[SELECTED EXCERPT]:
Content starts

By the time most of us hit puberty, we'd read (or at least seen the movie version of) Alice In Wonderland several times over. The story is a rite of passage, and it's revered by millions of people all over the world.

Almost equally revered is the author, Charles Lutwidge Dodgson, who's better known as Lewis Carroll. But he wasn't always a writer. He began his professional life by running his own photography studio.

Between 1856 and 1880, Carroll was fully committed to photography.

According to scholars, he took at least 3,000 pictures during this time period.

While that number is not especially impressive by today's standards, it was notoriously difficult to take and develop that much film in the craft's early years.

Of the original collection of Carroll's photographs, only 1,000 survive today.

Despite the fact that these photos were taken by a famous children's author, they still manage to be pretty darned creepy.

A large portion of Carroll's portfolio is made up of portraits of little girls, but there are also photos of old buildings, dolls, dogs, families, statues, and trees in his collection.

By 1880, the difficulty of running a photography studio started getting to Carroll, so he quit and took up writing instead.

His years of working behind the camera were not a total loss. While he was shooting one day, he met a young girl by the name of Alice Pleasance Liddell. Carroll based the character of Alice in Alice In Wonderland on her.

(via Dangerous Minds)

Those photographs are seriously haunting. I understand that Carroll was trying to be artful, but this collection is still pretty unsettling.

Content ends

[PROMPT]: Say yes or no to whether each statement below agrees with the passage on Lewis Carroll's photography, quoting the text's deciding words. 1. Scholars say Carroll took at least 3,000 pictures. 2. All of Carroll's original photographs survive today. 3. Carroll's collection includes photos of dogs and trees.

[DATA SECTION]:
Content starts

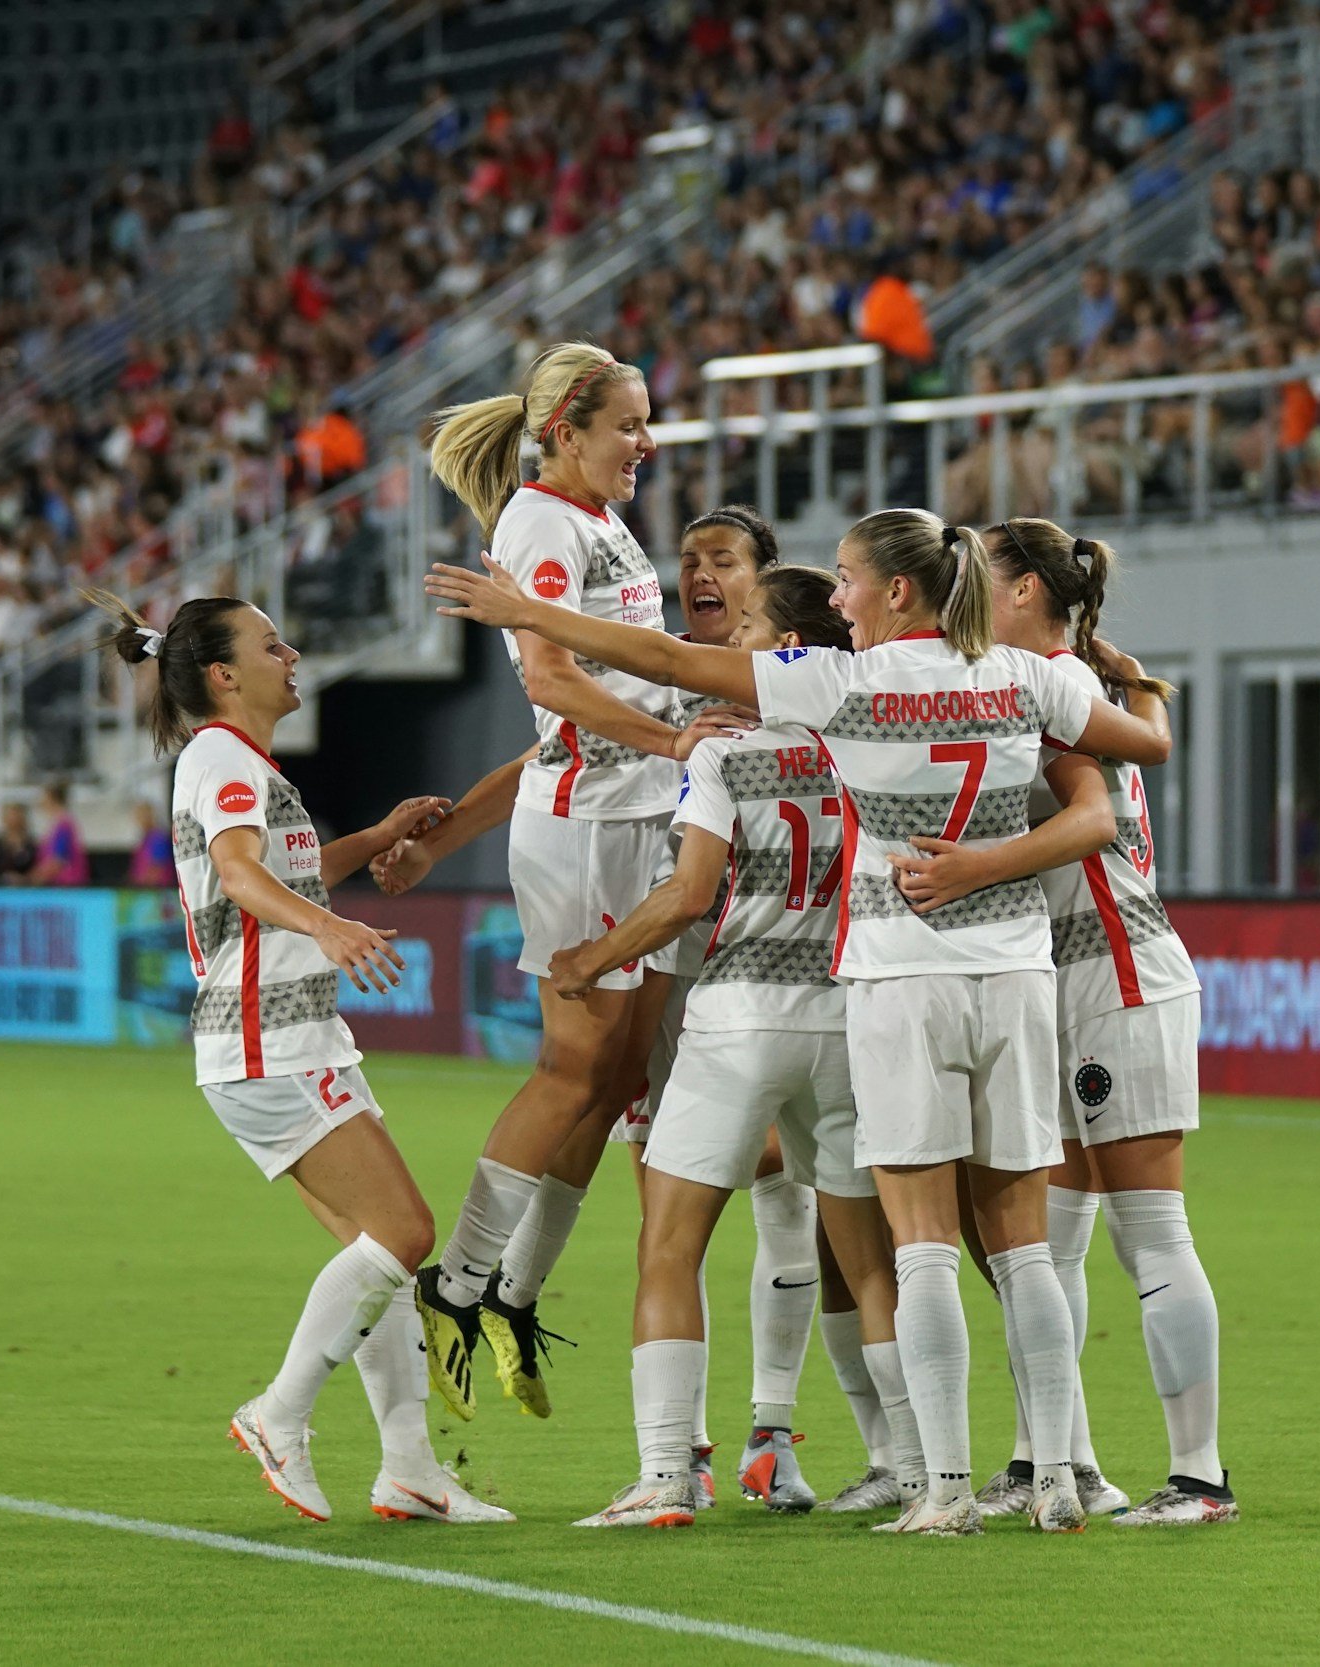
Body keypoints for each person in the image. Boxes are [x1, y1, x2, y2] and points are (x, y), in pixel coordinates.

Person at [426, 505, 1176, 1535]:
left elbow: (664, 669)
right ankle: (1051, 1475)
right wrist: (1133, 679)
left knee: (884, 1247)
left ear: (897, 591)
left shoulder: (836, 689)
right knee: (1013, 1249)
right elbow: (1142, 748)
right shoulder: (1024, 676)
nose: (838, 595)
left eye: (849, 577)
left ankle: (912, 1485)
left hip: (869, 986)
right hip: (1000, 978)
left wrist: (528, 614)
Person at [371, 505, 813, 1506]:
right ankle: (681, 1447)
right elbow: (556, 753)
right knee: (667, 1191)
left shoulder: (801, 680)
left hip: (759, 964)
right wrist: (443, 839)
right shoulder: (663, 672)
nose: (702, 575)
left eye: (725, 559)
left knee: (784, 1185)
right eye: (689, 559)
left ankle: (774, 1432)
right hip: (673, 950)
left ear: (766, 578)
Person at [85, 587, 504, 1526]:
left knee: (374, 1256)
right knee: (404, 1232)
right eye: (271, 645)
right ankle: (279, 1412)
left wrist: (377, 838)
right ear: (224, 674)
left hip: (282, 1040)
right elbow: (241, 875)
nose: (293, 656)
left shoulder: (240, 763)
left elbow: (278, 869)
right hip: (267, 1041)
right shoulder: (220, 757)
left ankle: (410, 1471)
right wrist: (328, 926)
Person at [410, 342, 736, 1428]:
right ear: (565, 431)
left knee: (619, 1076)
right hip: (589, 826)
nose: (647, 442)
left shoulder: (599, 519)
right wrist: (675, 738)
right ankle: (457, 1284)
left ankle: (514, 1291)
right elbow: (551, 681)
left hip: (636, 812)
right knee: (571, 1068)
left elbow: (606, 673)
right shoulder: (543, 524)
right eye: (628, 424)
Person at [541, 568, 903, 1529]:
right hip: (845, 1019)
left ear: (786, 649)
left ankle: (666, 1473)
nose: (732, 639)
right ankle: (912, 1464)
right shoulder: (873, 744)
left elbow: (689, 894)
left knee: (669, 1242)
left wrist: (593, 958)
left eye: (748, 624)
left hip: (739, 1017)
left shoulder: (724, 757)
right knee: (868, 1262)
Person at [922, 518, 1225, 1528]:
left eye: (978, 573)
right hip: (1060, 976)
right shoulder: (1066, 683)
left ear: (1021, 591)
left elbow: (1090, 820)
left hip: (1116, 972)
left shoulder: (1046, 688)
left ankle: (1199, 1476)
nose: (961, 590)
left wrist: (973, 867)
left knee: (1150, 1231)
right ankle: (1056, 1457)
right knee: (1046, 1241)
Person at [26, 780, 89, 887]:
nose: (41, 801)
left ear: (52, 799)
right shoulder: (56, 824)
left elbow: (58, 860)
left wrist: (30, 879)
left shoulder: (63, 825)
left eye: (44, 797)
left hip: (66, 884)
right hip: (58, 883)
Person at [128, 799, 177, 889]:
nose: (140, 820)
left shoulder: (158, 838)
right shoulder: (145, 839)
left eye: (143, 816)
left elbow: (158, 868)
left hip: (156, 891)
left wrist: (143, 885)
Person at [0, 800, 38, 884]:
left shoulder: (33, 846)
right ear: (4, 818)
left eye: (16, 816)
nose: (14, 820)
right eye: (11, 816)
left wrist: (24, 879)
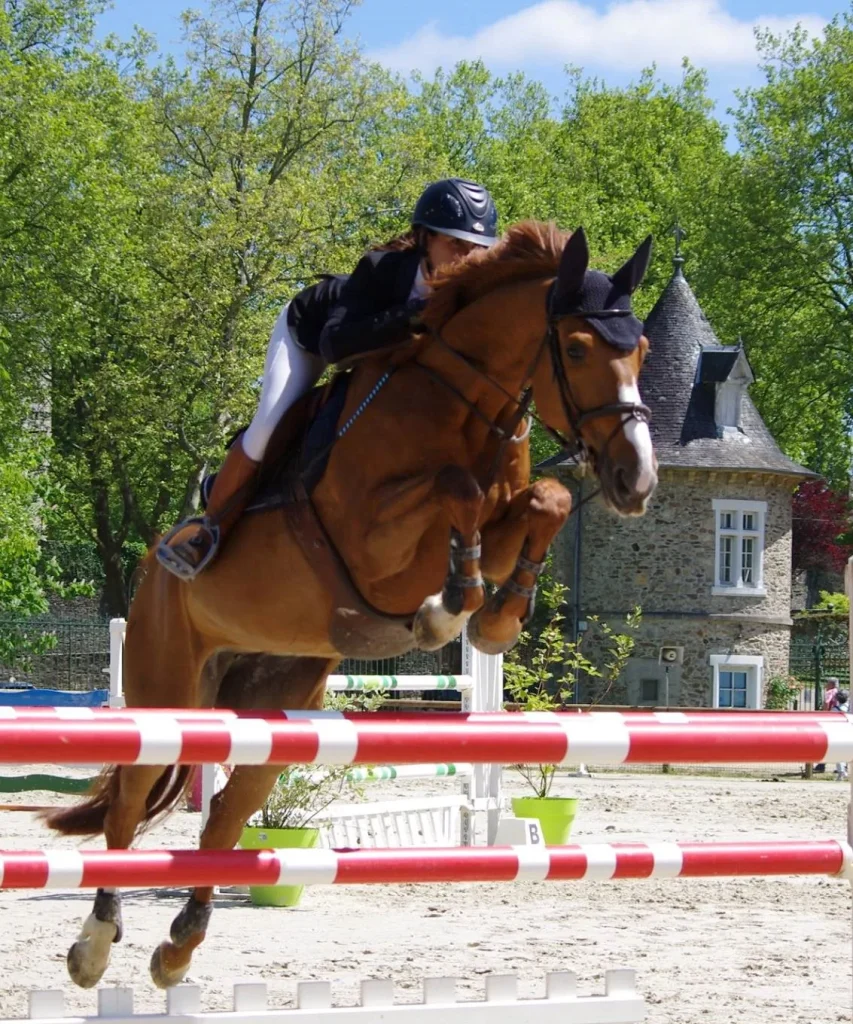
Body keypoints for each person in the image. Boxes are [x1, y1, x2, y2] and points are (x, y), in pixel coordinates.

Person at [156, 177, 499, 581]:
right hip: (311, 336)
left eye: (475, 250)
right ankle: (209, 529)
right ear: (424, 238)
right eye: (454, 245)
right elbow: (335, 346)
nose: (464, 259)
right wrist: (416, 314)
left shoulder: (475, 292)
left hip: (380, 360)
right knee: (270, 425)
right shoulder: (381, 269)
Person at [833, 688, 849, 781]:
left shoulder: (835, 709)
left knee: (839, 753)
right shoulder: (849, 708)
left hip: (840, 733)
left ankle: (841, 772)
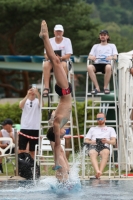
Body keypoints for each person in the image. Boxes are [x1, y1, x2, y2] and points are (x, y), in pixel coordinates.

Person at [39, 20, 72, 170]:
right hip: (64, 92)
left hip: (65, 91)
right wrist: (56, 163)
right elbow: (56, 144)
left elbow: (57, 144)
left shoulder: (57, 124)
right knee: (55, 61)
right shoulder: (58, 123)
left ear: (56, 132)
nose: (64, 134)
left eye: (61, 134)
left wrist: (56, 163)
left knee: (55, 61)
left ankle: (45, 37)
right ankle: (45, 37)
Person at [42, 24, 73, 97]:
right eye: (57, 31)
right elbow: (45, 54)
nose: (58, 33)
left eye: (60, 31)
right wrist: (52, 58)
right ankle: (46, 87)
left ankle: (63, 87)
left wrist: (60, 58)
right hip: (52, 61)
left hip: (62, 61)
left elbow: (68, 55)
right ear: (54, 32)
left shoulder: (67, 40)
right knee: (46, 64)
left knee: (64, 65)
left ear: (63, 32)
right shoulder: (49, 41)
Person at [84, 112, 116, 179]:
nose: (99, 120)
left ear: (105, 119)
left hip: (105, 145)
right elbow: (86, 140)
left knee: (105, 152)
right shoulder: (92, 129)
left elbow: (114, 141)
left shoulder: (110, 129)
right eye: (98, 118)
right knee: (92, 152)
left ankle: (99, 173)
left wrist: (107, 141)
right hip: (94, 145)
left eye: (101, 118)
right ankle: (98, 171)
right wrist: (92, 141)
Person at [87, 30, 118, 95]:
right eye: (101, 35)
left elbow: (115, 57)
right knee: (89, 67)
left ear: (107, 36)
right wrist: (91, 57)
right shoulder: (95, 46)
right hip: (97, 64)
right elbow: (89, 56)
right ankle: (97, 87)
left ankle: (105, 87)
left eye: (104, 35)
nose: (102, 36)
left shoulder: (112, 46)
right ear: (99, 36)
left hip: (107, 64)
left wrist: (111, 57)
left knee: (108, 67)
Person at [18, 86, 41, 159]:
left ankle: (33, 167)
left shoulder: (37, 101)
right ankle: (22, 165)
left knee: (33, 150)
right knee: (21, 149)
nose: (32, 92)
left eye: (34, 90)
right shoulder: (25, 101)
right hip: (24, 128)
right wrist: (27, 95)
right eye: (31, 90)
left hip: (35, 128)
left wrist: (38, 94)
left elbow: (42, 106)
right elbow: (20, 106)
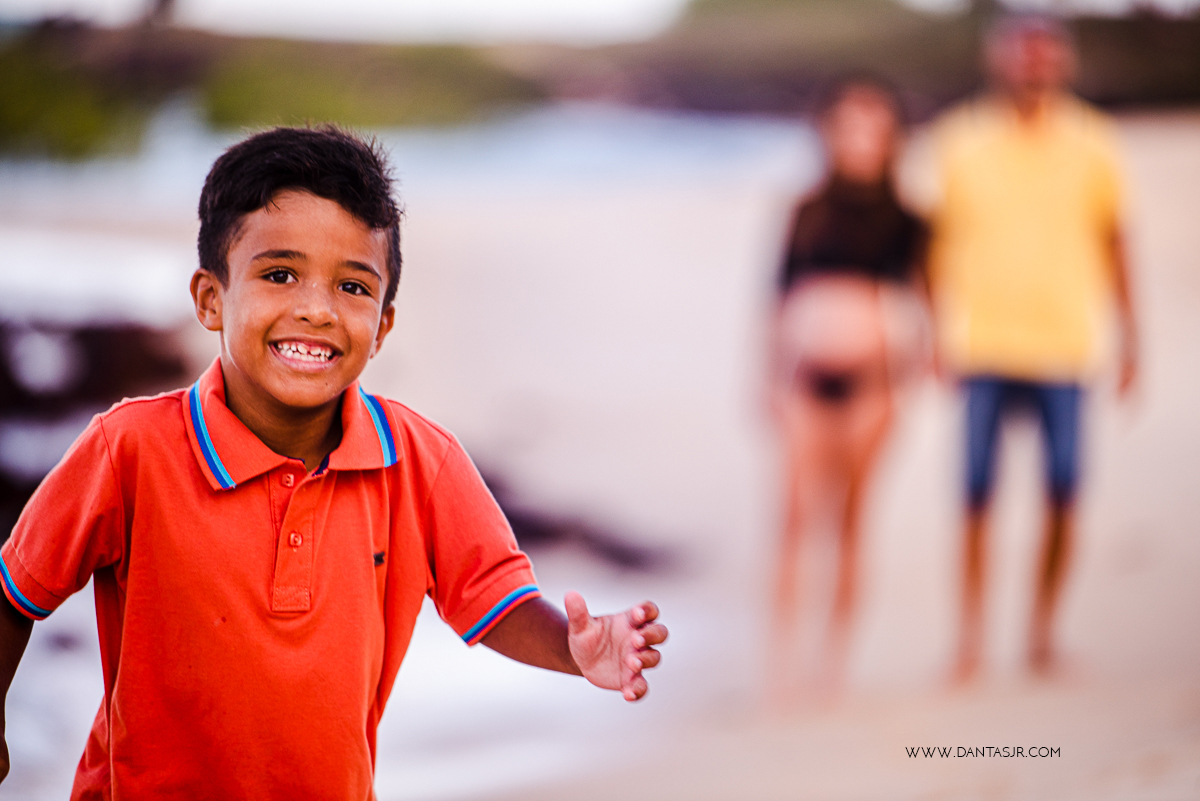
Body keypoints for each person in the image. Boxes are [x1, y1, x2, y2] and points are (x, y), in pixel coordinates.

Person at [0, 126, 668, 797]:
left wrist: (573, 648)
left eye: (352, 286)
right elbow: (16, 591)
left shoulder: (419, 462)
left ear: (381, 328)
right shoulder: (129, 449)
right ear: (210, 299)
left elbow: (495, 601)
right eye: (280, 275)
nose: (317, 310)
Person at [925, 15, 1139, 680]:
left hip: (1064, 345)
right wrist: (933, 331)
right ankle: (969, 639)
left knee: (1064, 491)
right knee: (975, 495)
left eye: (1045, 55)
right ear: (1000, 60)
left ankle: (1042, 633)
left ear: (1063, 64)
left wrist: (1132, 337)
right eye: (1022, 54)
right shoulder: (959, 139)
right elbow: (934, 244)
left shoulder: (1094, 140)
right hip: (981, 344)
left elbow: (1115, 240)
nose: (1033, 66)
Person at [768, 78, 927, 701]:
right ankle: (781, 662)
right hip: (804, 382)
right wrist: (767, 379)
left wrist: (913, 369)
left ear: (891, 141)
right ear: (828, 134)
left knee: (852, 522)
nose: (860, 141)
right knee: (794, 518)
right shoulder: (805, 212)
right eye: (849, 128)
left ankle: (832, 665)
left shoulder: (909, 220)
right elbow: (775, 300)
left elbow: (928, 305)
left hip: (874, 386)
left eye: (873, 129)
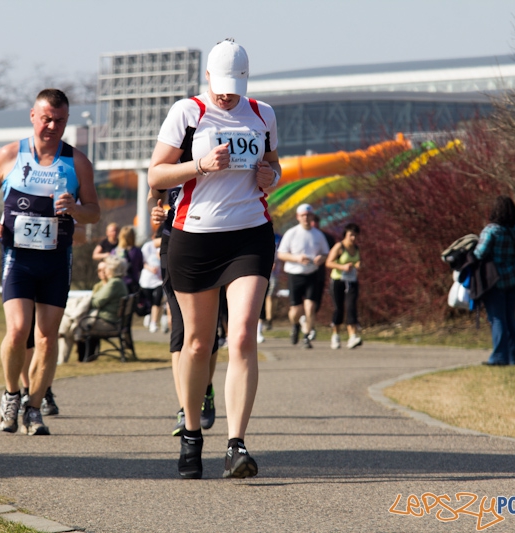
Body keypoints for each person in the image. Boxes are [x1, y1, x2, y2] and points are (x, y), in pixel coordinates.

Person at [148, 39, 280, 479]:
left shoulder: (262, 114)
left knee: (241, 337)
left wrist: (271, 175)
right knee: (198, 344)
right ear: (207, 77)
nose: (226, 95)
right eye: (220, 86)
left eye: (234, 87)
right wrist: (200, 165)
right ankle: (191, 433)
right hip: (196, 237)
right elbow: (156, 174)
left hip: (250, 235)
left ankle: (236, 445)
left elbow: (274, 166)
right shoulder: (187, 113)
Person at [0, 88, 100, 436]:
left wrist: (76, 209)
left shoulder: (77, 162)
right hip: (18, 257)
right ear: (33, 116)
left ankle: (34, 409)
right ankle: (11, 395)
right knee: (18, 331)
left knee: (47, 338)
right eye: (46, 118)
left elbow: (94, 212)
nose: (51, 126)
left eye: (59, 120)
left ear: (66, 121)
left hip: (56, 260)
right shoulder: (10, 154)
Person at [149, 190, 220, 439]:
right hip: (175, 244)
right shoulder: (170, 166)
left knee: (208, 331)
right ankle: (184, 409)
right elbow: (154, 193)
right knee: (180, 329)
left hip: (216, 245)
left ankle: (206, 388)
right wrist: (155, 209)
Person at [473, 196, 515, 366]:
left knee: (497, 318)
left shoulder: (491, 231)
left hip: (494, 279)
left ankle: (499, 357)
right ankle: (512, 356)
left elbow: (479, 253)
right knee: (510, 317)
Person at [277, 204, 330, 349]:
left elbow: (326, 253)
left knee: (310, 306)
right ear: (298, 217)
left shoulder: (318, 235)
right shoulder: (291, 233)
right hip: (295, 274)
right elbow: (281, 254)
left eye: (308, 215)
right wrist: (297, 258)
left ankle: (307, 336)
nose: (306, 218)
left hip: (312, 274)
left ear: (312, 216)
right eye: (303, 215)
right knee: (296, 310)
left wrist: (321, 258)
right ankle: (295, 325)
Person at [75, 255, 129, 362]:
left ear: (113, 269)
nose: (105, 270)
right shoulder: (118, 282)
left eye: (107, 267)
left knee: (77, 323)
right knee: (77, 321)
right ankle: (86, 356)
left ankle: (84, 357)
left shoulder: (114, 283)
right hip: (113, 320)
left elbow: (97, 302)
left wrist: (88, 300)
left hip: (109, 322)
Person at [326, 223, 363, 349]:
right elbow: (328, 263)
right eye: (351, 235)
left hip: (352, 281)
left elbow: (358, 261)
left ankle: (352, 336)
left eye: (355, 235)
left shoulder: (356, 248)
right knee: (339, 309)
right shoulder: (339, 247)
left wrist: (358, 265)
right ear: (345, 235)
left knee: (351, 307)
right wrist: (342, 267)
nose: (353, 238)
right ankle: (335, 335)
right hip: (338, 281)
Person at [139, 230, 163, 333]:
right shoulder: (147, 246)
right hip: (147, 279)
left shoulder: (163, 247)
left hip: (159, 280)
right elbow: (142, 261)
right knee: (149, 300)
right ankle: (149, 313)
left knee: (157, 300)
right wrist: (150, 268)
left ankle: (154, 322)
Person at [110, 225, 143, 294]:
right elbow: (140, 267)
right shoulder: (136, 251)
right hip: (132, 283)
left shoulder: (114, 251)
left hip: (117, 283)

Content ends

[SOLUTION FOR THIS EXERCISE]:
1. Yes: "According to scholars, he took at least 3,000 pictures during this time period."
2. No: "Of the original collection of Carroll's photographs, only 1,000 survive today."
3. Yes: "there are also photos of old buildings, dolls, dogs, families, statues, and trees in his collection."